Study of platelet metalloproteinases. Matrix metalloproteinases (MMPs) are a family of proteinases whose principal function appears to be the breakdown of extracellular matrix proteins during tissue remodeling processes associated with growth, development and repair. We have shown the existence of membrane type-1 matrix metalloproteinase (MT1-MMP) in both plasma and serum of healthy human volunteers and we have investigated human platelets as a possible source of MT1-MMP. On platelet membranes, MT1-MMP was found in an apparent 89 kDa form and the 45 kDa furin processed form. After platelet degranulation only the 45 kDa form was detected. RT-PCR experiments showed the expression of mRNA encoding for MMP2, tissue inhibitor of matrix metalloproteinase type 2 (TIMP2) and MT1-MMP in blood platelets. Flow cytometric analysis revealed that MT1-MMP and TIMP2 expressions were enhanced at the surface of activated platelets. Recombinant TIMP2 and a synthetic MMP inhibitor BB94, inhibited aggregation in a concentration-dependent manner, suggesting the modulatory role of MMPs in platelet function.

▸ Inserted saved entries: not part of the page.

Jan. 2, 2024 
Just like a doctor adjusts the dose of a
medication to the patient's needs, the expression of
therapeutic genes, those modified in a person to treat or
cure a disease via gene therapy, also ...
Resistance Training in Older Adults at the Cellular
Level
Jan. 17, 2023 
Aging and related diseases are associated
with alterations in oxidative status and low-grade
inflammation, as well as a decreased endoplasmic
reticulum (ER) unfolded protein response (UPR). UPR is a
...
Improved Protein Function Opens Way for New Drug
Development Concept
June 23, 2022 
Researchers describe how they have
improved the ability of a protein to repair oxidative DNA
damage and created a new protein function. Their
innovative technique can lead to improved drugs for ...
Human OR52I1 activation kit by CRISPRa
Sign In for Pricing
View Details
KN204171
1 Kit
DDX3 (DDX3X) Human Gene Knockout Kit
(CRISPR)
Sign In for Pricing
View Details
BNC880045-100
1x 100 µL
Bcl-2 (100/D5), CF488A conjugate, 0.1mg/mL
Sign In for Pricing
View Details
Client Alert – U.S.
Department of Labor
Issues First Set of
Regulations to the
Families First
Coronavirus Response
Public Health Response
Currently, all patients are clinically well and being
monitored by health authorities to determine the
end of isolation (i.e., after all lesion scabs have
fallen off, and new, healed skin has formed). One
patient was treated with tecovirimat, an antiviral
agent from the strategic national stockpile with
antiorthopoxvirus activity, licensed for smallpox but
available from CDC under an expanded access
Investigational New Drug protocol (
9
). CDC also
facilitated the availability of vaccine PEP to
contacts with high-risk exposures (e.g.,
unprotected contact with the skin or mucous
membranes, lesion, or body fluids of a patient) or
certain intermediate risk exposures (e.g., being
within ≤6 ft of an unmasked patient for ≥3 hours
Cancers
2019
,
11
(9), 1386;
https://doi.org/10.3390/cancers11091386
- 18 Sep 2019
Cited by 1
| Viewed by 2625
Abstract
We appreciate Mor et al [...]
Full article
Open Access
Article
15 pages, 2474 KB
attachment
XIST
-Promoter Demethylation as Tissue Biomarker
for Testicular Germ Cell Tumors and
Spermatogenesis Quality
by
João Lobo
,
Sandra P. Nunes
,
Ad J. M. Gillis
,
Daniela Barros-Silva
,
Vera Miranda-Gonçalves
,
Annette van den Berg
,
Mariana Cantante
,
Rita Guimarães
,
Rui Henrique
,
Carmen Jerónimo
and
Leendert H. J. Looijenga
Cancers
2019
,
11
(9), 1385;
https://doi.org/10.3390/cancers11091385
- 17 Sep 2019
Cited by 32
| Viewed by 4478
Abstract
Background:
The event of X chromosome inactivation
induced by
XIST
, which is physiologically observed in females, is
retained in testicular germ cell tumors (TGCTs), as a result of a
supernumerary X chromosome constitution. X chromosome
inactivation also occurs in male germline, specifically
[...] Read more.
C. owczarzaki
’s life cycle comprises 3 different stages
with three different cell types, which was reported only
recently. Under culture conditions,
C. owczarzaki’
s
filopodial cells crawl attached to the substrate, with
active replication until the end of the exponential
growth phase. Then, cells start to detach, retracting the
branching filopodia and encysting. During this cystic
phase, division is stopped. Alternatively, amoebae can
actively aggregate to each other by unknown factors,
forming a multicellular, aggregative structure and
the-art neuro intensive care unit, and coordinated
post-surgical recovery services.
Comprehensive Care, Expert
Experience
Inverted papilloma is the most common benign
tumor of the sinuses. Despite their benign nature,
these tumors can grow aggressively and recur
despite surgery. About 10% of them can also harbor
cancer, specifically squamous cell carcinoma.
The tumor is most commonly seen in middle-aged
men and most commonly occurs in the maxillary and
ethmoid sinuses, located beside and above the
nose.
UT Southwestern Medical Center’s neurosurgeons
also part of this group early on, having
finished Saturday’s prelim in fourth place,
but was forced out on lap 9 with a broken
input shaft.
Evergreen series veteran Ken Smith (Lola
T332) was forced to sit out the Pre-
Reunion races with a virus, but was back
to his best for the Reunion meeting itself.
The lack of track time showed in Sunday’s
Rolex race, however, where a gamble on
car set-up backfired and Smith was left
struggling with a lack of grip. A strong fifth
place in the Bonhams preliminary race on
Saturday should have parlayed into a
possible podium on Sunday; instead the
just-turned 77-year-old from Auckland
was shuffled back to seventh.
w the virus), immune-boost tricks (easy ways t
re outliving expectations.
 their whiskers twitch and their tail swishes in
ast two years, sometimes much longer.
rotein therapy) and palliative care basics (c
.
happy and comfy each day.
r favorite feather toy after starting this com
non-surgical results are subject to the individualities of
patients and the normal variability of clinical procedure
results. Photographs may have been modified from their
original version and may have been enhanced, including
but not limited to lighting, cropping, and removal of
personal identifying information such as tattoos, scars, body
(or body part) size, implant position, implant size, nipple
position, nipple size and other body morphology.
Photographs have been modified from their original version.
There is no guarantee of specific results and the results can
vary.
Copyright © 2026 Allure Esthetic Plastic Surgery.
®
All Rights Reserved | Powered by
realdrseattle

Modulation by cAMP and by proinflammatory cytokines of cyclooxygenase-2 expression. We studied the expression of the inducible isoform of cyclooxygenase (Cox-2) in human pulmonary microvascular endothelial cells (HPMEC) and particularly its modulation by extracellular cAMP. Exposure of HPMEC to phorbol myristate acetate (PMA) led to the increase of Cox-2 protein level which was significantly attenuated by extracellular cAMP. In addition, Cox-2 activity evaluated through 6 keto-PGF1alpha generation was also inhibited by extracellular cAMP. PKI, a specific PKA inhibitor, blocked this extracellular cAMP effect, suggesting the involvement of PKA signalling at the outer surface of HPMEC. Accordingly, we established the presence of an endothelial ecto-protein A kinase activity. RT-PCR analysis showed that PMA-induced Cox-2 mRNA was markedly reduced by extracellular cAMP. On the other hand, we sudied the endothelial Cox-2 gene regulation by TNF-alpha. We found that interleukin-1beta (IL-1beta) increases Cox-2 expression in HPMEC, whereas tumor necrosis factor-alpha (TNF-alpha) is inactive but, surprisingly, greatly potentiates the response to IL-1beta. Then, we examined the role of transcription nuclear factor-kappaB (NF-kappaB), an up-regulator element of various inflammatory genes. Although unable to induce Cox-2 expression by itself, TNF-alpha promoted a marked NF-kappaB activation. MG-132, a proteasome inhibitor, prevented NF-kappaB activation by both cytokines as well as more distal IL-1beta responses and their potentiation by TNF-alpha. SB 203580, a p38 mitogen-activated protein (MAP) kinase inhibitor, markedly suppressed Cox-2 expression in response to IL-1beta alone or combined with TNF-alpha. In addition, TNF-alpha, unlike IL-1beta, was unable by itself to promote the phosphorylation of p38 MAP kinase, indicating that the failure of TNF-alpha to induce Cox-2 expression is linked to its unability to activate p38 MAP kinase pathway. Furthermore, the potentiating effect of TNF-alpha on IL-1beta-induced Cox-2 expression in HPMEC is tightly depende nt from NF-kappaB activation.